According to Robinson, the need for responsible engagement is nowhere more urgent than in the fight against AIDS, which is sometimes characterized as the "dark side of globalization." This year, she said, there will be 5 million new HIV infections and 3 million AIDS-related deaths. Yet fewer than 30,000 of the 30 million people in Africa with HIV and HIV-related disease receive anti-retroviral therapy. In some African countries, she said, average life expectancy is dropping by 20 or more years. "The scale of what we now face as a world community is truly beyond measure," she said.

Robinson said human rights violations contribute to the spread of AIDS. Many countries with high HIV prevalence violate women's rights through discrimination and sexual violence. In contrast, countries with rights-based public policies, such as Brazil, Uganda and Thailand, have lowered infection rates, she said. The private sector has a critical role to play in stemming the pandemic, Robinson continued: "I hope, through my own work, to engage the major pharmaceutical companies in addressing these issues from a human rights perspective."

Migration and human rights

Another key challenge of globalization is the integration of human rights into migration policies, Robinson said. About 175 million people today live outside their countries of birth. Of those, 16 million are refugees, most of whom have left because of famine, war, poverty and economic hardship. Robinson said a disjunction exists between the growing number of people who wish or need to migrate and the diminishing legal opportunities for them to do so.

"The challenge today is to provide effective protection for the human rights of this growing community," she said. "A [human] rights approach means recognizing that asylum seeking and refugees who might move illegally still have a right to be protected under international law." This would also ensure that people who have been trafficked would be viewed as victims, not offenders.

It may also be time to reconsider the current understanding of citizenship, Robinson said, which was developed at a time when most people lived their lives in a single territorial community. Such an understanding does not reflect the realities of greater opportunities to move and travel today, she said.

Africa and human rights

Human rights cannot be realized without effective government institutions, Robinson said. Although problems are caused by governments that refuse to respect the rule of law, many countries want to make good on human rights commitments but lack the capacity to do so, she explained.

"Where courts are corrupt, overburdened and inefficient, basic civil rights will be violated," she said. "Where social ministries are under-resourced, disempowered or lack qualified staff, basic rights to adequate health care, education and housing will remain unfulfilled."
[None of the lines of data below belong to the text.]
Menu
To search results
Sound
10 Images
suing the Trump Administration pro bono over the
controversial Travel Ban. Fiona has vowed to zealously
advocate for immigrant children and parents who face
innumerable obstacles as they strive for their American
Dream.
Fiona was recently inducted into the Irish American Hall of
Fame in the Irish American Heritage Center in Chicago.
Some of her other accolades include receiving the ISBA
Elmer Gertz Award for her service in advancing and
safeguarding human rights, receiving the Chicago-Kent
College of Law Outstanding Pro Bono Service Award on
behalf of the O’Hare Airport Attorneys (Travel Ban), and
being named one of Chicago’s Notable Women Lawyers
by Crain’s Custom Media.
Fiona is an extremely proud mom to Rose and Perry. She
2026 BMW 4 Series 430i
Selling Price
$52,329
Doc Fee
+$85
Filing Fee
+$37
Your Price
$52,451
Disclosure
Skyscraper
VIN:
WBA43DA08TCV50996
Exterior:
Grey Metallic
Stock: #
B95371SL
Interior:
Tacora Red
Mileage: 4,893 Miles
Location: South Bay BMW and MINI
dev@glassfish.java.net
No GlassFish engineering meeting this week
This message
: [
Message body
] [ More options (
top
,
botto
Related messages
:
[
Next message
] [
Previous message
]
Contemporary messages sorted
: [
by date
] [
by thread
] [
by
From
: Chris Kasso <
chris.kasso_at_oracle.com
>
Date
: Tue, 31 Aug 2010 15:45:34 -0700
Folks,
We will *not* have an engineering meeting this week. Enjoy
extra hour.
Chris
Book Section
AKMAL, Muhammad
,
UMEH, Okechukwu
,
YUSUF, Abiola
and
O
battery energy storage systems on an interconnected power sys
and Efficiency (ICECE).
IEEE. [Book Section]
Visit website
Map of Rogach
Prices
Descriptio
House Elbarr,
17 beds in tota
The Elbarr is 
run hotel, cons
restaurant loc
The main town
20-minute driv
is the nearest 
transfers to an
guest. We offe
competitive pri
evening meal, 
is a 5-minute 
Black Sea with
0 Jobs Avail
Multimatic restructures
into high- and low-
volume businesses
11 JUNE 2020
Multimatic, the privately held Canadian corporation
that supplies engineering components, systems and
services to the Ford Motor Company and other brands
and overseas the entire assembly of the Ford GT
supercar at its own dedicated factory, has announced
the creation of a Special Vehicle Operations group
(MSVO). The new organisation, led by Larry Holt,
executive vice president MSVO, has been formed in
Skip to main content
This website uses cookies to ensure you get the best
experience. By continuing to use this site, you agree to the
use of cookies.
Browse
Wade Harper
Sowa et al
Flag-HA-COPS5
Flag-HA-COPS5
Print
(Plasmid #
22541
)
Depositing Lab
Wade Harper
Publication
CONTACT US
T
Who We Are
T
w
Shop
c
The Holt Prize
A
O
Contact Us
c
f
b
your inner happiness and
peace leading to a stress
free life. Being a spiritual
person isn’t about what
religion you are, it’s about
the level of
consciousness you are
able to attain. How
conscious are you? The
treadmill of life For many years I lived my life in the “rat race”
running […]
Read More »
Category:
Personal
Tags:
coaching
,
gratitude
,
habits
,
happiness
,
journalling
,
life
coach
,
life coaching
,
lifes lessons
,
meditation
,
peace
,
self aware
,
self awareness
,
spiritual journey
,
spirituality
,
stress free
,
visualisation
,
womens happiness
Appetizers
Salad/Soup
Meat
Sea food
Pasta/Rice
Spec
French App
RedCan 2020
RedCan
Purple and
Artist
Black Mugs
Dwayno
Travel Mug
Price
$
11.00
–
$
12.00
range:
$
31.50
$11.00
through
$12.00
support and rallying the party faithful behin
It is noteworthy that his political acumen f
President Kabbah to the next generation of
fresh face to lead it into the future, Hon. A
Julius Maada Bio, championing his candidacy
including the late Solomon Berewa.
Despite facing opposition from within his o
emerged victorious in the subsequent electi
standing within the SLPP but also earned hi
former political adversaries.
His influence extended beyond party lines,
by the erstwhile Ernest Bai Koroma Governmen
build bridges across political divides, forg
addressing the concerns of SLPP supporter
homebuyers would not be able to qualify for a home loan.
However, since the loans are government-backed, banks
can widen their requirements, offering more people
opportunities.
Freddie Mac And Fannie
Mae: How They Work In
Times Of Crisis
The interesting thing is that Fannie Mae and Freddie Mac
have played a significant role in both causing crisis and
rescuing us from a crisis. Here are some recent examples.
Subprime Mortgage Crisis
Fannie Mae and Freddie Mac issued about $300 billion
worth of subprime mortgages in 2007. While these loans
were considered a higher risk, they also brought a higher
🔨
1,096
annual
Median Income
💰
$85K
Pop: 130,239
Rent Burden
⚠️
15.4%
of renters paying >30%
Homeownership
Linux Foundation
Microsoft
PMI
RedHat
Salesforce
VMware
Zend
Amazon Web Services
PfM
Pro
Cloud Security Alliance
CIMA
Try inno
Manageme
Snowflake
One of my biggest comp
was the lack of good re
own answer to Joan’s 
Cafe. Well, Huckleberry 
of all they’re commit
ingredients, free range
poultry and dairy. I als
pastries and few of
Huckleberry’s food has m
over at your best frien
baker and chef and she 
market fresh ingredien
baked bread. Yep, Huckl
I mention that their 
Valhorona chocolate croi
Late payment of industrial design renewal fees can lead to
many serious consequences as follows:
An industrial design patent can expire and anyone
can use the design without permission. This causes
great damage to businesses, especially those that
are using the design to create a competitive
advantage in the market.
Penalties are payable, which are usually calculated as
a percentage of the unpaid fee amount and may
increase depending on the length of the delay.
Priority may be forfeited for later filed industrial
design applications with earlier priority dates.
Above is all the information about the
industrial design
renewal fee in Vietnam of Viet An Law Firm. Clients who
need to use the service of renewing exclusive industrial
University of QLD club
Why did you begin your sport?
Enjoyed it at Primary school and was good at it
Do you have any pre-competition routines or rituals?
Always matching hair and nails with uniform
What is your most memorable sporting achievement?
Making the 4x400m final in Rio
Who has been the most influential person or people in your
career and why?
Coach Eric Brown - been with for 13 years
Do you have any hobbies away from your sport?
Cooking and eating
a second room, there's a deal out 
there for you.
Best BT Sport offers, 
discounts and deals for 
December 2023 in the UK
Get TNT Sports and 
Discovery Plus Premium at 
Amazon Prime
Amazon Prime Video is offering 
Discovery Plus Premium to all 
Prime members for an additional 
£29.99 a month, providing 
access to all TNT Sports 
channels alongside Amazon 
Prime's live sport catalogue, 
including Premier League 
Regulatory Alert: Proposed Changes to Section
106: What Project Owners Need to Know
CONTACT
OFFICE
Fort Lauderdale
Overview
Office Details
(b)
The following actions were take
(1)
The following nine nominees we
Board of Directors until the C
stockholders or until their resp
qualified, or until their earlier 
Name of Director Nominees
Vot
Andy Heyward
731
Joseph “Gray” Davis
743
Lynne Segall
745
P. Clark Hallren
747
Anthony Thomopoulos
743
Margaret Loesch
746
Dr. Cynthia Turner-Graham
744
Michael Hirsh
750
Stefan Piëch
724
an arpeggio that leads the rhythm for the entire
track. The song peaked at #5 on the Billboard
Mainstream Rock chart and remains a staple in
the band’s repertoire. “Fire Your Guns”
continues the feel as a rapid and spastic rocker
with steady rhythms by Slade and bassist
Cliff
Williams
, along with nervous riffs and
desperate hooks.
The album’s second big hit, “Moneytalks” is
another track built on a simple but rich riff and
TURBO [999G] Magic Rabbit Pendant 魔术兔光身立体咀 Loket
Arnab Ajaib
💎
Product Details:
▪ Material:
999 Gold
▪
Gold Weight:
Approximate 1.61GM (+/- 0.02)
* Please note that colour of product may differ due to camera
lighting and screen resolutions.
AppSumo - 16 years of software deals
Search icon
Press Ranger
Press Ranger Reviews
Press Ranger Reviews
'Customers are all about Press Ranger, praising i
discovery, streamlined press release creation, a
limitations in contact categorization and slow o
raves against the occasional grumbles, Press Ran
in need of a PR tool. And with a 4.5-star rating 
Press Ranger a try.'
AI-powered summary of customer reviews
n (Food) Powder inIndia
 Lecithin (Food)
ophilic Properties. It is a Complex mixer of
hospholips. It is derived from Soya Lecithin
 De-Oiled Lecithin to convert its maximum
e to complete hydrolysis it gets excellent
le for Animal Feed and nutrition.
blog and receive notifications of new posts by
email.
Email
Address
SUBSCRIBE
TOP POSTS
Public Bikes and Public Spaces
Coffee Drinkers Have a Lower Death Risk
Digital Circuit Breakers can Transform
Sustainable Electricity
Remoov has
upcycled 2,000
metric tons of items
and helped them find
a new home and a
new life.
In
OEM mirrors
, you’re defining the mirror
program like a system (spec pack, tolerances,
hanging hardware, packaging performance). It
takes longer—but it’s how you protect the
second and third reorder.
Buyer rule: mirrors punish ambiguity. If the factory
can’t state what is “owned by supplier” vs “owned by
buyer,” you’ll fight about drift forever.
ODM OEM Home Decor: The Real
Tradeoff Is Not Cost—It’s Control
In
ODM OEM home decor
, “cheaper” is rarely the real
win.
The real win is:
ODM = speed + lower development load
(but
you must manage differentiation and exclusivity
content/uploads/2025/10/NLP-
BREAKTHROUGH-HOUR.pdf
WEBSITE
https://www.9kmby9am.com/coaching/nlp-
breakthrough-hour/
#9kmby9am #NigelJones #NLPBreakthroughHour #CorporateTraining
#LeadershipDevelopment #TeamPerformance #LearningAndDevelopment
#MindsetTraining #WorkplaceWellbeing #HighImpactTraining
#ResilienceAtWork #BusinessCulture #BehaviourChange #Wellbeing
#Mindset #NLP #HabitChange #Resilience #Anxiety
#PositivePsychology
Although it will take political will and the full participation of civil society to strengthen national protection systems, it will also require huge increases in resources. "Is there an international responsibility for supporting countries in need of help to build their own national structures to ensure the protection of human rights?" she asked. "If so, how do we define where these responsibilities begin and end?"

Robinson said the time has come for people to ask themselves what community means in a globalized world. "Some contend that expanding responsibilities for human rights beyond national borders could divert attention from the failings of governments," she said. "But the argument is not over whether individual governments should be supported regardless of their behavior. The issue is the extent to which there is an international responsibility to help people who have been denied their fundamental rights and the larger consequences of not taking action."

The Tanner Lectures are held annually at Stanford, Harvard, Yale, Princeton, the universities of California, Michigan, and Utah, and in England at Cambridge and Oxford universities. Established in 1978 by Obert Clark Tanner, an industrialist, legal scholar and philosopher, the lectures are meant to consider human values and the human condition. They are sponsored at Stanford by the President's Office and the Program in Ethics in Society.